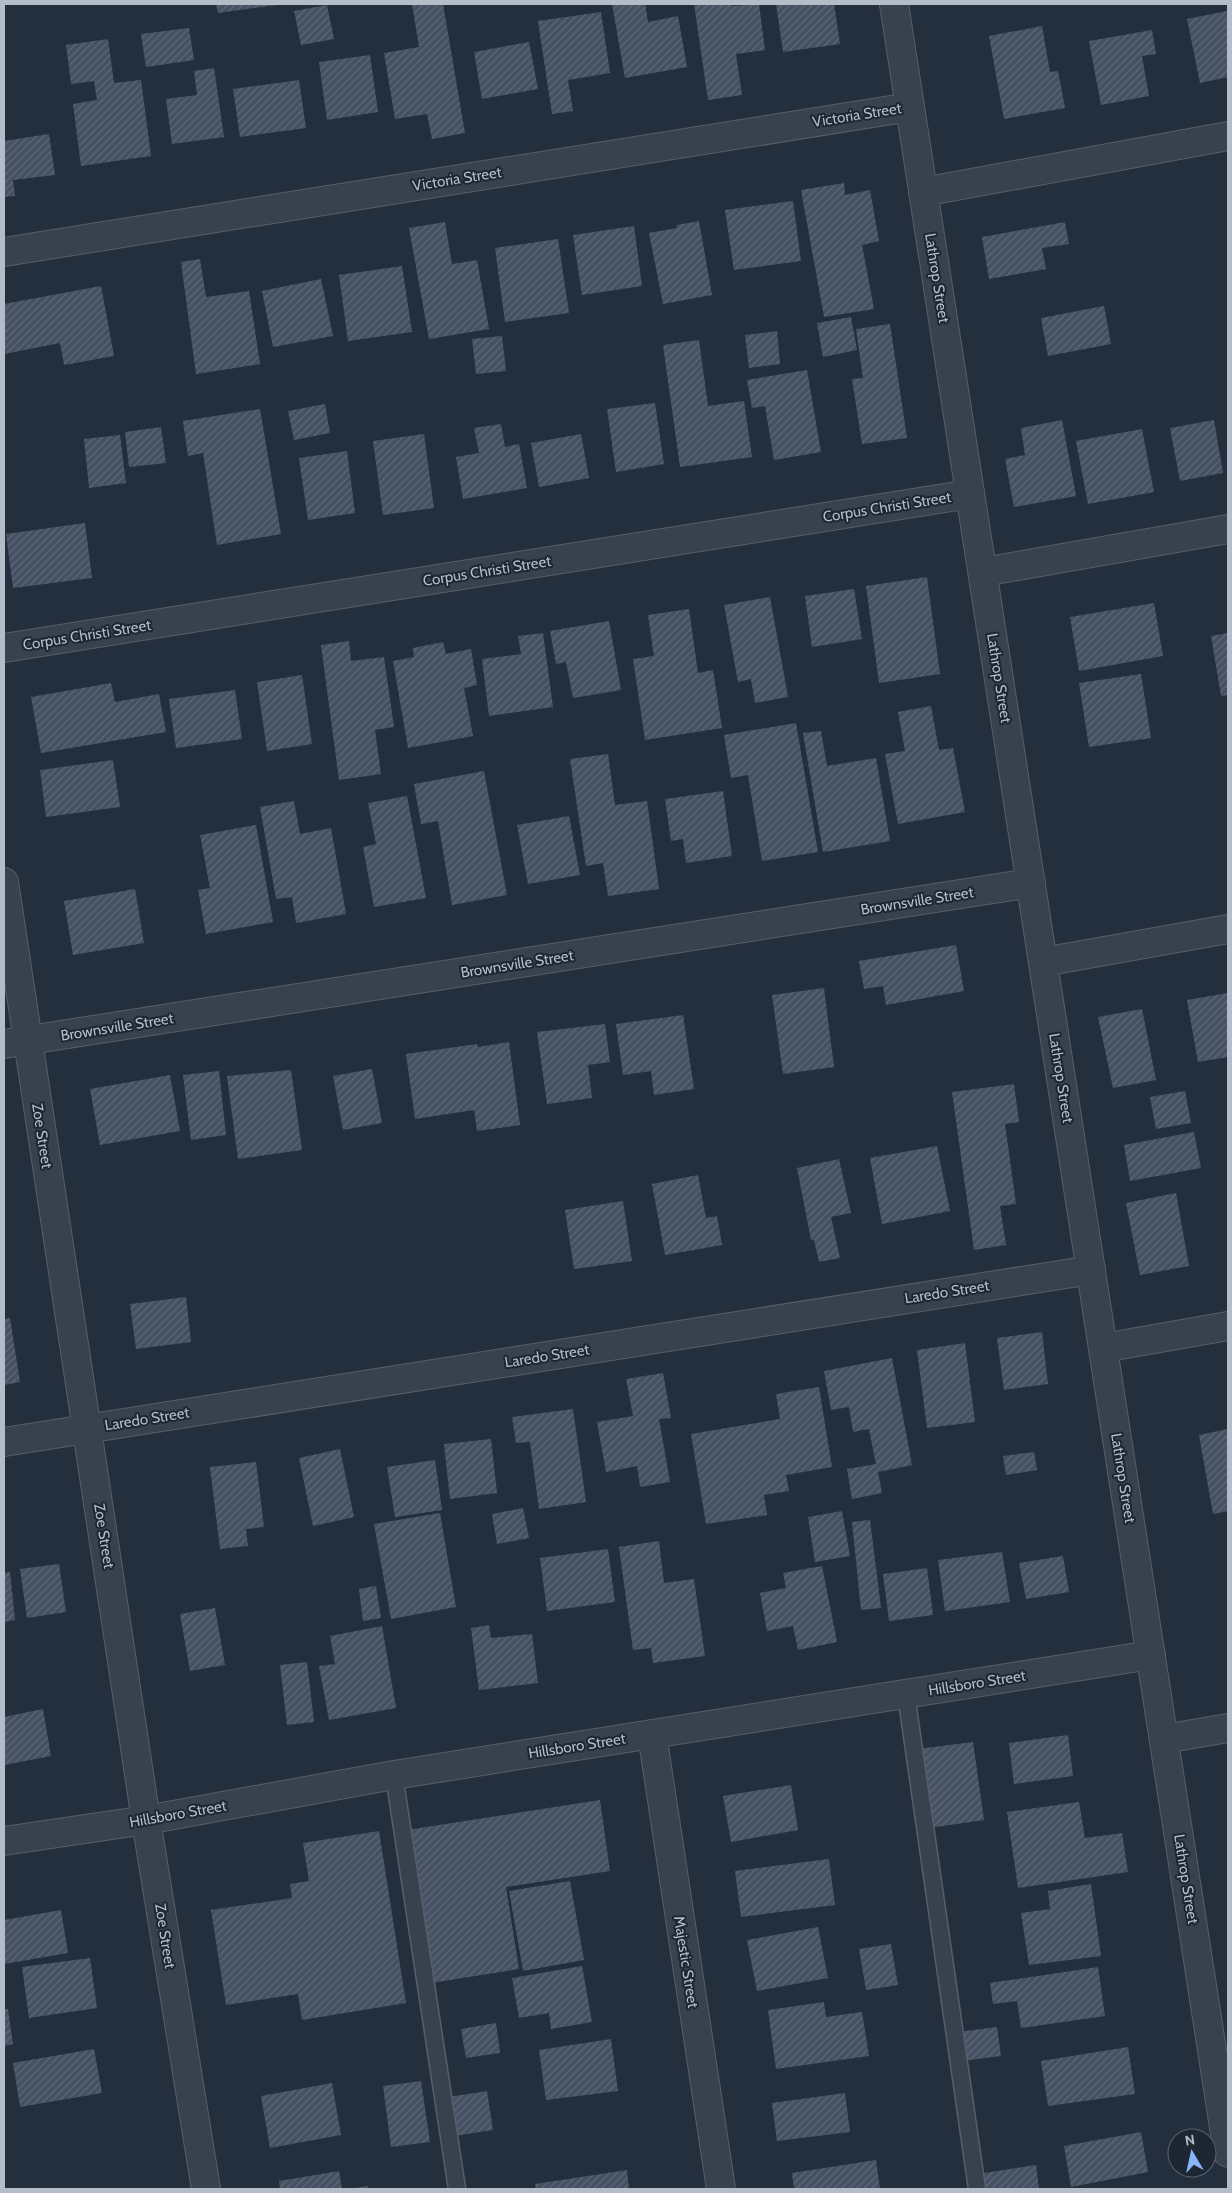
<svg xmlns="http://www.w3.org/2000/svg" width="1232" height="2193" font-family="Cabin,sans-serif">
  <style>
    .building { fill: url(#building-hatch) }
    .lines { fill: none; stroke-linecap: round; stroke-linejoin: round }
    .service-casing { stroke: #565f6c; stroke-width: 19 }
    .minor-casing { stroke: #565f6c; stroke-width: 30 }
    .tertiary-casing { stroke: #565f6c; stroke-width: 30 }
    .service { stroke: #38414e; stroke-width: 16 }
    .minor { stroke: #38414e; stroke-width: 28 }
    .tertiary { stroke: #38414e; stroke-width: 28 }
    .labels { text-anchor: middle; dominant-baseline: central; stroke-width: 4; stroke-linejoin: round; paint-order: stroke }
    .street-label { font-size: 15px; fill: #b4bcc9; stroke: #1d2633 }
  </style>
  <defs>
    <pattern id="building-hatch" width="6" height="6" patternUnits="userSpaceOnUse" patternTransform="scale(1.25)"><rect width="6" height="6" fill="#455162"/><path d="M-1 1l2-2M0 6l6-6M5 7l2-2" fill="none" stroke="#5d6877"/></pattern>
  </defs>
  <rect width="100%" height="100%" fill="#242f3e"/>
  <!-- building -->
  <g class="building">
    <path d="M216,4h60l1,1 -59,8z"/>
    <path d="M412,4h31l22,129 -33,6 -5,-25 -32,5 -11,-66 35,-6z"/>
    <path d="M612,4h33l3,18 30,-6 9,51 -62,11z"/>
    <path d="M694,4h38v2l27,-2 6,46 -29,4 6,41 -34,5z"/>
    <path d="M776,4h58l6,40 -57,8z"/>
    <path d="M327,5l7,34 -33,6 -7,-34z"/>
    <path d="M1227,11l1,66 -28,6 -13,-64z"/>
    <path d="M601,12l9,61 -42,7 5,31 -21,3 -14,-93z"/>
    <path d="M1042,26l8,46 8,-1 7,37 -61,11 -15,-83z"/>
    <path d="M189,28l5,32 -48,7 -5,-33z"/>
    <path d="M1152,30l4,24 -14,2 7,40 -48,9 -12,-64z"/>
    <path d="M108,39l6,44 27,-3 10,76 -70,10 -8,-62 24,-4 -3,-19 -23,3 -5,-39z"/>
    <path d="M529,42l9,47 -56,10 -8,-47z"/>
    <path d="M370,55l8,57 -51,8 -8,-58z"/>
    <path d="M214,68l10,69 -52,7 -6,-45 31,-4 -3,-24z"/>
    <path d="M299,80l7,48 -66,9 -7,-48z"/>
    <path d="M49,134l6,41 -42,5 2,16 -11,1v-56z"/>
    <path d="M844,183l1,12 25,-5 9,51 -17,4 12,64 -50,8 -23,-127z"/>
    <path d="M793,201l8,60 -67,9 -9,-60z"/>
    <path d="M699,221l13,74 -49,9 -14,-71 28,-5v-3z"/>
    <path d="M445,222l7,42 25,-4 12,69 -60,10 -20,-111z"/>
    <path d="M1065,222l4,22 -27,4 4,21 -57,10 -7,-42z"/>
    <path d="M634,226l8,60 -60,9 -9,-60z"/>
    <path d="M558,239l11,74 -64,9 -10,-74z"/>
    <path d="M200,259l6,38 43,-6 11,73 -64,10 -15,-112z"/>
    <path d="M402,266l10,66 -64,9 -9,-66z"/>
    <path d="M321,279l12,57 -60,11 -11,-56z"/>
    <path d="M101,286l13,70 -50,9 -4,-22 -56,11v-50z"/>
    <path d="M1104,306l7,38 -63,12 -7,-38z"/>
    <path d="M851,317l6,33 -34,7 -6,-34z"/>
    <path d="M890,324l17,114 -45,6 -10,-65 11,-1 -7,-49z"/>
    <path d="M777,331l3,33 -31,4 -4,-33z"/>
    <path d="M502,336l4,35 -30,3 -4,-35z"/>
    <path d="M699,340l9,66 36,-5 8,56 -72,10 -17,-122z"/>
    <path d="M807,370l14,82 -47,8 -9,-54 -13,2 -5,-28z"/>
    <path d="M655,403l9,61 -48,8 -9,-63z"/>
    <path d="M325,404l5,29 -36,7 -6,-29z"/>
    <path d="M260,409l21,125 -64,11 -14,-92 -15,3 -5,-35z"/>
    <path d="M1062,420l14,76 -62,11 -9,-48 20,-4 -4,-27z"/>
    <path d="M1214,420l9,53 -43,8 -10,-53z"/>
    <path d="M501,424l4,23 14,-3 8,44 -64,11 -7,-42 23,-4 -5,-25z"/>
    <path d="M161,427l5,36 -37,4 -4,-35z"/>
    <path d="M1142,429l12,63 -66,12 -12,-63z"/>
    <path d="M424,434l10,74 -51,7 -10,-74z"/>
    <path d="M581,434l8,44 -50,9 -8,-44z"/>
    <path d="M120,435l6,48 -37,5 -5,-49z"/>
    <path d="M347,451l8,62 -47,7 -9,-62z"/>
    <path d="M85,523l7,55 -79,10 -7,-54z"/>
    <path d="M927,577l13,97 -61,9 -13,-97z"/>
    <path d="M854,589l8,50 -50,8 -7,-51z"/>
    <path d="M770,597l18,100 -33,6 -4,-24 -13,3 -14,-77z"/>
    <path d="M1154,603l9,53 -84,15 -9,-54z"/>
    <path d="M689,609l9,64 15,-3 9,58 -77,12 -12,-81 21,-3 -6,-41z"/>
    <path d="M609,621l12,69 -48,8 -7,-36 -10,2 -6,-33z"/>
    <path d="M543,633l10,74 -64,9 -7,-57 39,-5 -3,-18z"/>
    <path d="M1228,633v62l-7,1 -10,-60z"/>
    <path d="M349,641l2,20 33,-4 10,70 -19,3 6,44 -42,6 -18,-135z"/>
    <path d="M443,642l3,12 25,-5 6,36 -13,3 9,48 -65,12 -15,-87 21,-4 -1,-9z"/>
    <path d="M1141,674l10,64 -62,9 -10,-64z"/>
    <path d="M302,675l10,69 -45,7 -10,-69z"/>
    <path d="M111,683l4,19 44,-8 7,38 -125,21 -10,-56z"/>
    <path d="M235,690l7,49 -66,9 -7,-49z"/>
    <path d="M931,706l8,44 14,-2 12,64 -67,12 -13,-70 20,-3 -7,-39z"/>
    <path d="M796,723l22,129 -56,9 -14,-86 -17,3 -7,-43z"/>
    <path d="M821,731l6,35 49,-8 14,83 -67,11 -20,-119z"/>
    <path d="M608,754l7,51 32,-4 12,88 -51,7 -5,-33 -17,3 -16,-107z"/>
    <path d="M113,760l7,47 -74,10 -6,-47z"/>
    <path d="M484,771l23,124 -55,10 -14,-84 -17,3 -7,-40z"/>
    <path d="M723,791l9,65 -46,7 -3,-24 -12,2 -6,-42z"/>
    <path d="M407,796l19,102 -52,9 -11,-60 13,-3 -8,-41z"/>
    <path d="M294,801l6,33 31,-6 15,86 -50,9 -4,-26 -16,2 -16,-92z"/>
    <path d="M569,816l11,59 -52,9 -11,-59z"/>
    <path d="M256,825l17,97 -67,12 -8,-44 12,-2 -10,-53z"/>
    <path d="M135,889l9,54 -71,12 -9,-54z"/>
    <path d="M956,945l8,46 -78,14 -3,-19 -19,3 -5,-28z"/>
    <path d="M824,988l10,79 -51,7 -11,-79z"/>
    <path d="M1228,993v64l-30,5 -11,-62z"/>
    <path d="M1142,1009l14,71 -43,8 -15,-71z"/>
    <path d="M683,1015l11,74 -40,6 -3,-24 -28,4 -7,-51z"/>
    <path d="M605,1024l5,38 -22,3 4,33 -45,6 -10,-72z"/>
    <path d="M509,1042l11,83 -43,6 -3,-21 -59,9 -9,-65 71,-10 1,3z"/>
    <path d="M372,1069l10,54 -39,7 -10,-54z"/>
    <path d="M291,1070l11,80 -64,9 -11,-83z"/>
    <path d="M219,1071l7,64 -35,5 -8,-65z"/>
    <path d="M170,1075l10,56 -80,14 -10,-56z"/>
    <path d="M1014,1084l5,38 -14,2 11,80 -16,2 6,39 -32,5 -22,-158z"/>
    <path d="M1185,1091l6,32 -35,6 -6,-32z"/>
    <path d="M1194,1132l7,36 -71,13 -6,-36z"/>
    <path d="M937,1146l13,65 -68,13 -12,-66z"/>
    <path d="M839,1159l12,54 -20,4 9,41 -21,4 -5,-22h-3l-14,-72z"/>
    <path d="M698,1175l8,43 11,-2 5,29 -57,10 -13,-71z"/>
    <path d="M1176,1193l13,73 -49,9 -14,-72z"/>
    <path d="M623,1201l9,60 -58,8 -9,-59z"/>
    <path d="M186,1297l5,45 -55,7 -6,-45z"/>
    <path d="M10,1318l10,64 -16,3v-66z"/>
    <path d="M1042,1332l6,52 -44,6 -7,-52z"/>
    <path d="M965,1343l10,79 -48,6 -10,-78z"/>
    <path d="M892,1358l20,107 -34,7 4,21 -30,6 -5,-30 29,-5 -7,-35 -16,3 -4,-25 -18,3 -7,-39z"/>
    <path d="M663,1373l8,45 -12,1 11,63 -30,5 -3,-21 -31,6 -9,-50 36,-6 -7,-37z"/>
    <path d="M819,1387l13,80 -46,8 3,16 -25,4 3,20 -61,9 -15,-90 89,-15 -4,-25z"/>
    <path d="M573,1409l13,93 -47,7 -9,-67 -14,1 -4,-26z"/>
    <path d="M1228,1429v82l-15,3 -14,-79z"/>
    <path d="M491,1439l6,54 -47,6 -6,-55z"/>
    <path d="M340,1449l14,68 -41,9 -14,-68z"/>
    <path d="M1034,1452l3,18 -31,5 -3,-19z"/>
    <path d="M435,1460l7,50 -47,7 -8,-50z"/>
    <path d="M256,1462l8,65 -18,2 2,17 -28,3 -10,-82z"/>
    <path d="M523,1508l6,30 -32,6 -5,-30z"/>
    <path d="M842,1511l8,45 -35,6 -7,-45z"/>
    <path d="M440,1513l16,94 -65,12 -17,-95z"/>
    <path d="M870,1520l11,88 -20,2 -9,-88z"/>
    <path d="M659,1541l5,42 30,-4 11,77 -52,7 -2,-15 -18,2 -14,-103z"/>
    <path d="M608,1549l7,53 -68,9 -7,-53z"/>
    <path d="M1002,1552l8,50 -65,9 -7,-51z"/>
    <path d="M1063,1556l6,36 -43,7 -7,-36z"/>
    <path d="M59,1564l7,48 -39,6 -7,-49z"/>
    <path d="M822,1566l15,76 -39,8 -5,-24 -26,5 -7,-38 26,-5 -3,-15z"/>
    <path d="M927,1568l6,47 -44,6 -6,-47z"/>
    <path d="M10,1572l5,48 -11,2v-49z"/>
    <path d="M376,1586l5,32 -18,3 -4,-32z"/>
    <path d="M215,1608l10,57 -35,6 -10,-57z"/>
    <path d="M489,1625l2,13 41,-4 6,49 -59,7 -8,-62z"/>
    <path d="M382,1626l14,82 -67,12 -10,-54 16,-2 -5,-28z"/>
    <path d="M307,1662l7,60 -27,3 -7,-60z"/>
    <path d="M43,1709l8,47 -47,9v-48z"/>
    <path d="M1068,1735l5,41 -59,8 -5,-41z"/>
    <path d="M973,1742l11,78 -55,8 -11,-79z"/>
    <path d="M791,1785l7,45 -67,12 -8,-46z"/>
    <path d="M600,1800l10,71 -104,16 13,82 -88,14 -24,-153z"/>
    <path d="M1079,1802l6,36 37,-5 6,39 -110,16 -11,-76z"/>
    <path d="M379,1831l27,172 -104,17 -4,-26 -72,11 -15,-95 81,-12 -2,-14 19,-3 -6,-38z"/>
    <path d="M829,1859l6,46 -94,12 -6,-46z"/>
    <path d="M570,1881l14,79 -61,11 -14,-80z"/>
    <path d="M1091,1884l10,72 -72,9 -8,-52 29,-4 -2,-18z"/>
    <path d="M61,1910l7,43 -64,11v-44z"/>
    <path d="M818,1927l10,51 -71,13 -10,-51z"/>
    <path d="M891,1944l7,41 -32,5 -7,-41z"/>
    <path d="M90,1958l7,50 -68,10 -7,-51z"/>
    <path d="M582,1966l10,56 -41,7 -2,-16 -30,5 -7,-40z"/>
    <path d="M1098,1967l7,49 -84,12 -4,-27 -24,3 -3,-21z"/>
    <path d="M824,2002l2,15 36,-5 7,44 -93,13 -8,-59z"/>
    <path d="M4,2009h4l5,35 -9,2z"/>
    <path d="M496,2023l4,30 -34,5 -5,-29z"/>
    <path d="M997,2027l4,29 -39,5 -4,-29z"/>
    <path d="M611,2039l7,52 -72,9 -7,-50z"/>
    <path d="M1128,2047l7,47 -87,12 -7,-45z"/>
    <path d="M94,2049l8,44 -82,14 -7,-44z"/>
    <path d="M421,2081l9,61 -39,5 -8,-61z"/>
    <path d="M332,2083l9,52 -71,13 -9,-52z"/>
    <path d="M487,2091l6,39 -39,6 -5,-39z"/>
    <path d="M845,2093l5,39 -73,9 -5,-38z"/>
    <path d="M1141,2132l7,40 -77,15 -7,-41z"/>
    <path d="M876,2160l4,29h-86l-2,-16z"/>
    <path d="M1036,2165l3,24h-59l-2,-15z"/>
    <path d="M627,2170l2,19h-93l-1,-5z"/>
    <path d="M339,2171l3,18h-62l-1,-8z"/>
    <path d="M368,2186v3h-13v-1z"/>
  </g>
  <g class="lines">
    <!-- service casing -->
    <g class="service-casing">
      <g id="service">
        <path d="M906,1694l71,495"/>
        <path d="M394,1775l63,414"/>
      </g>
    </g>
    <!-- minor casing -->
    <g class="minor-casing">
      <g id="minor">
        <path d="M923,192l305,-56"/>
        <path d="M4,252l906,-145"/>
        <path d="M983,572l245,-43"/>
        <path d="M4,648l966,-154"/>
        <path d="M4,882l142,938 60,369"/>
        <path d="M1043,962l185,-33"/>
        <path d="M4,1044l1027,-161"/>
        <path d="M1103,1348l125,-22"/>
        <path d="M4,1442l1087,-172"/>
        <path d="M652,1734l69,455"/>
        <path d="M1164,1739l64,-11"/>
        <path d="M4,1841l142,-21 248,-45 757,-120"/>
      </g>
    </g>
    <!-- tertiary casing -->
    <g class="tertiary-casing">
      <path id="tertiary" d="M894,4l334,2149"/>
    </g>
    <!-- service -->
    <use href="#service" class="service"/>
    <!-- minor -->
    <use href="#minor" class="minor"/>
    <!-- tertiary -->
    <use href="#tertiary" class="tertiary"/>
  </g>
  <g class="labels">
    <!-- street labels -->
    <g class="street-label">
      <text transform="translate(857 115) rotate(-9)">Victoria Street</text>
      <text transform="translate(457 179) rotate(-9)">Victoria Street</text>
      <text transform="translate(937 278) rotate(81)">Lathrop Street</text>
      <text transform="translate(887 507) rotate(-9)">Corpus Christi Street</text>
      <text transform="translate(487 571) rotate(-9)">Corpus Christi Street</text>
      <text transform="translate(87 635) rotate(-9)">Corpus Christi Street</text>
      <text transform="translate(999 678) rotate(81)">Lathrop Street</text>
      <text transform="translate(917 901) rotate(-9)">Brownsville Street</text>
      <text transform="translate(517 964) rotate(-9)">Brownsville Street</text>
      <text transform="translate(117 1027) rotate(-9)">Brownsville Street</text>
      <text transform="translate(1061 1078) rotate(81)">Lathrop Street</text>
      <text transform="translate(42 1136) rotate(81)">Zoe Street</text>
      <text transform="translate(947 1292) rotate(-9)">Laredo Street</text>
      <text transform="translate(547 1356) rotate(-9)">Laredo Street</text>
      <text transform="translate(147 1419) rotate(-9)">Laredo Street</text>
      <text transform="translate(1123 1478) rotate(81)">Lathrop Street</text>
      <text transform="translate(104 1536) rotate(81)">Zoe Street</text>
      <text transform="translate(977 1683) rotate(-9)">Hillsboro Street</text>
      <text transform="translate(577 1746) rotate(-9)">Hillsboro Street</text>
      <text transform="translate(178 1814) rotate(-10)">Hillsboro Street</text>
      <text transform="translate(1186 1879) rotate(81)">Lathrop Street</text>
      <text transform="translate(165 1936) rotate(81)">Zoe Street</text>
      <text transform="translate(686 1962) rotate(81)">Majestic Street</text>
    </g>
  </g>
  <!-- border -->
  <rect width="1232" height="2193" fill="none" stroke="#b4bcc9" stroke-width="10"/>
  <!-- north arrow -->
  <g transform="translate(1192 2153) rotate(351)"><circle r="24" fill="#1d2633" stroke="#59626f"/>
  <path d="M0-4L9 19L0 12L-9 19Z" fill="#8ab4f8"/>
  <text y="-8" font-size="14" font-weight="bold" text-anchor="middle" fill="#b4bcc9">N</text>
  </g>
</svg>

____

* What you will do: Gather each line of the listing that holds the string "lines".

* Result for this exercise:
    .lines { fill: none; stroke-linecap: round; stroke-linejoin: round }
  <g class="lines">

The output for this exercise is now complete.